Speaker’s Corner: Small lots can make a big difference in NYC’s housing crisis

Walk through neighborhoods across New York City and you’ll find them: narrow, barren, underutilized lots interrupting otherwise complete blocks. Sometimes it’s a patch of cracked pavement used for parking. Sometimes it’s fenced off, collecting trash or attracting rodents. Sometimes it’s occupied by a building that uses only a fraction of what the site could hold. 
 
If you think of a New York City block like a set of teeth, these lots stand out like a missing one. They break the rhythm of the streetscape and leave a visible gap in an otherwise vibrant block. 
 
For years, we’ve accepted these gaps as just another part of the urban landscape. But in a city facing a severe housing shortage, we can’t afford to overlook them any longer. 
 
Because these small lots have big potential. They are hidden-in-plain-sight opportunities to create housing, strengthen neighborhoods, and bring new life to blocks that have been left behind. 
 
Right now, New York City is in the grip of a generational housing crisis. Our vacancy rate sits at just 1.4%, the lowest in more than five decades. Rents remain at record highs. And too many New Yorkers are struggling to find a home they can afford in the city they love. 
 
For decades, New York City has just not built enough housing to keep pace with demand. Our population has grown, our economy has expanded, and more people want to live here but the number of available homes hasn’t kept up.  
 
That has real consequences. It means families and working people are being forced to choose between paying for groceries and paying their rents. It makes it harder for businesses to attract and retain a workforce. And it puts strain on the vibrancy and stability of our neighborhoods. 
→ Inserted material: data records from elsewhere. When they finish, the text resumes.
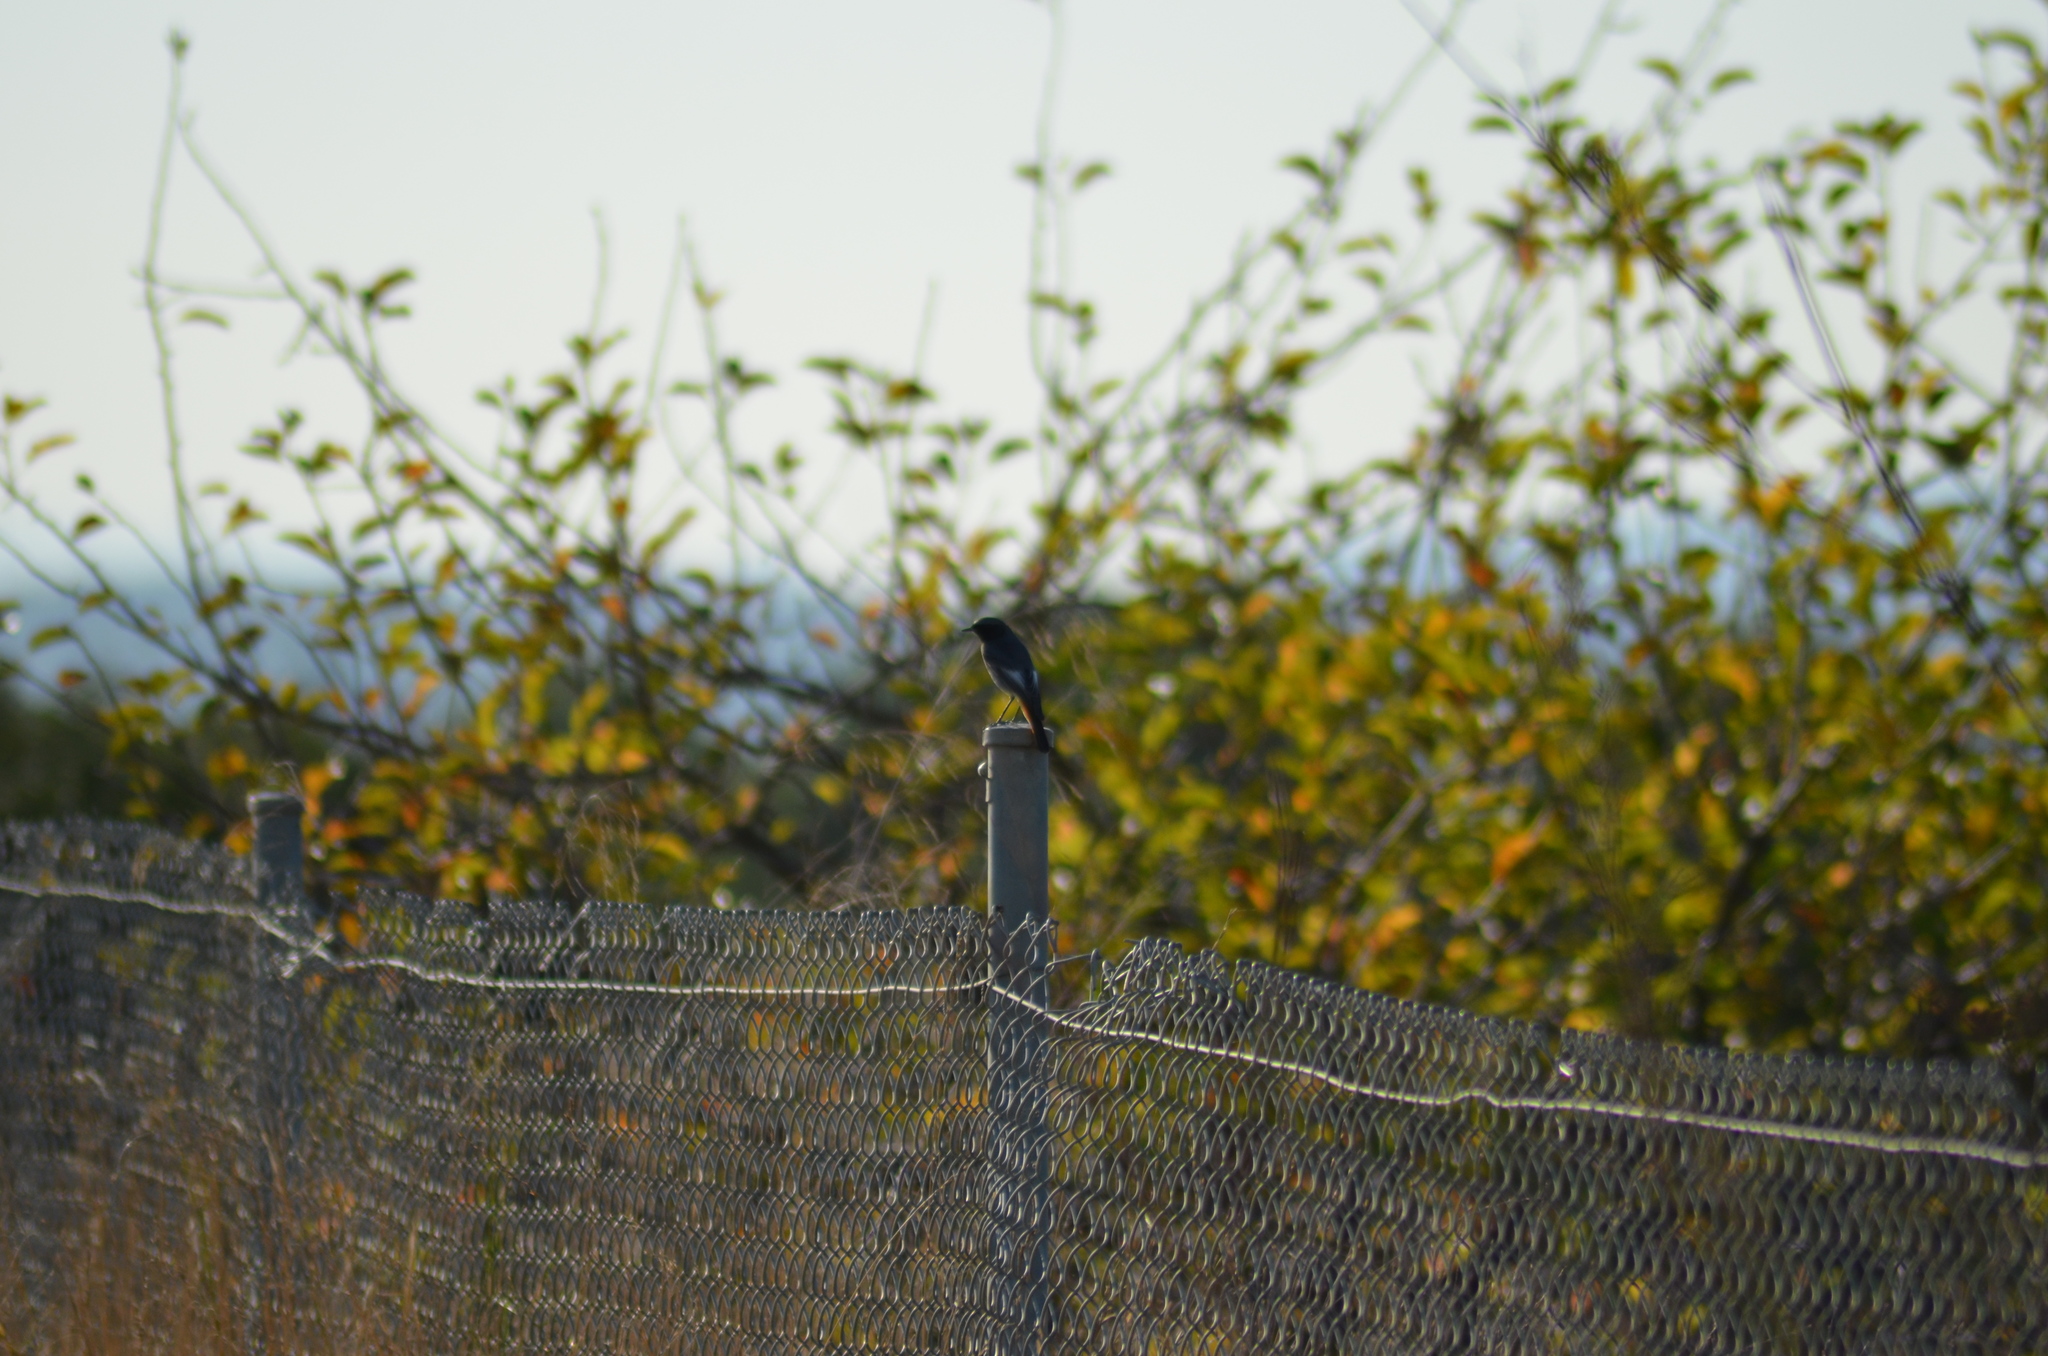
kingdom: Animalia
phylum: Chordata
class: Aves
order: Passeriformes
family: Muscicapidae
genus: Phoenicurus
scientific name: Phoenicurus ochruros
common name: Black redstart
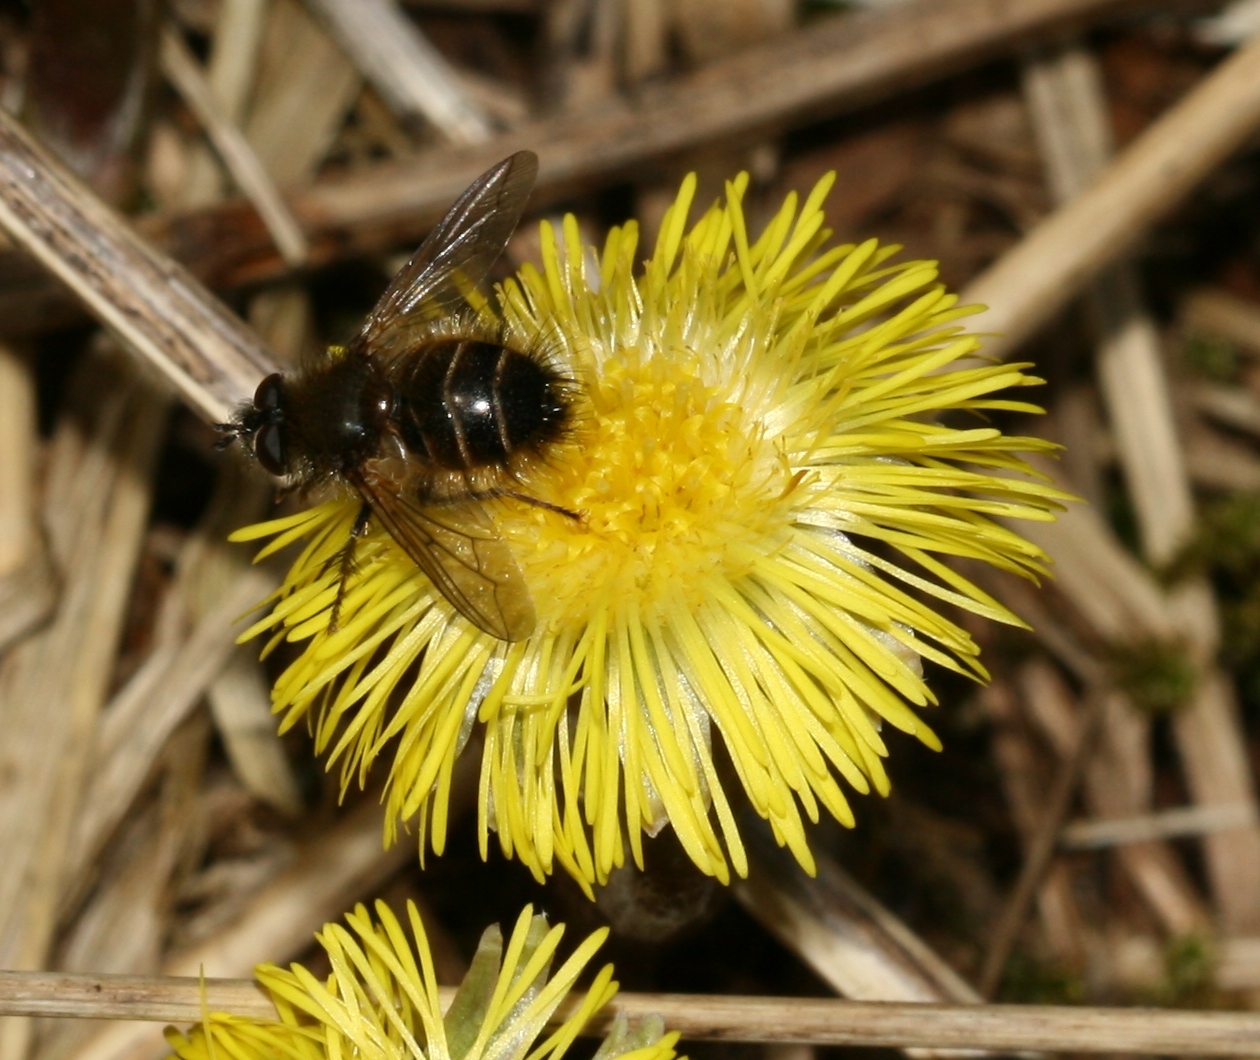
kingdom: Animalia
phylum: Arthropoda
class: Insecta
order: Diptera
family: Tachinidae
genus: Tachina
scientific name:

We need to build more housing. And we need to be smarter about how we do it. 
 
That’s why the New York City Council has put forward a proposal to unlock the potential of small lots across the five boroughs. Today, outdated building rules often make it financially or physically infeasible to build housing on these narrow sites—even when zoning already allows it. 
 
Our proposal is straightforward: reform outdated red tape through a legislative process while maintaining strong safety standards, making it possible to build modest, mid-rise housing on these lots. 
 
The Council conducted a detailed, block-by-block analysis of thousands of lots across every borough and identified 2,850 small lots that could be suitable for new housing. With our proposed reforms, these lots could unlock up to 35,000 new homes—including thousands of affordable units—without the need for lengthy and costly rezonings. 
 
That’s not a silver bullet. But it is a meaningful step. Expanding housing supply at this scale can help ease pressure on rents and create more options for New Yorkers at a range of income levels. 
 
This approach is also about fairness and flexibility. Small-lot development can open the door for a wider range of builders, including nonprofits and community-based organizations, to create housing in neighborhoods where large-scale projects aren’t feasible. It can transform neglected sites into productive uses and help strengthen communities across the city. 
 
These lots also contribute to unnecessary blight and quality-of-life concerns. By bringing them back into productive use, we can improve neighborhood conditions, enhance the streetscape, and eliminate spaces that too often attract trash, illegal activity, or neglect. 
 
And we can do all of this while creating good-paying jobs and supporting our local economy. 
 
Of course, any lasting solution to our housing crisis requires collaboration. That’s why the Council has also convened a new Advisory Group on Housing Affordability, bringing together experts, labor leaders, advocates, and community stakeholders to help shape and refine these ideas. 
 
This is what a proactive housing agenda looks like: identifying real opportunities, bringing people to the table, and advancing solutions that can actually be built. 
 
New York has always been a city that reinvents itself—block by block, neighborhood by neighborhood. By rethinking how we use the space we already have, we can take a meaningful step toward building a city that remains vibrant, livable, and within reach for the people who make it what it is. 
 
Julie Menin is the Speaker of the New York City Council.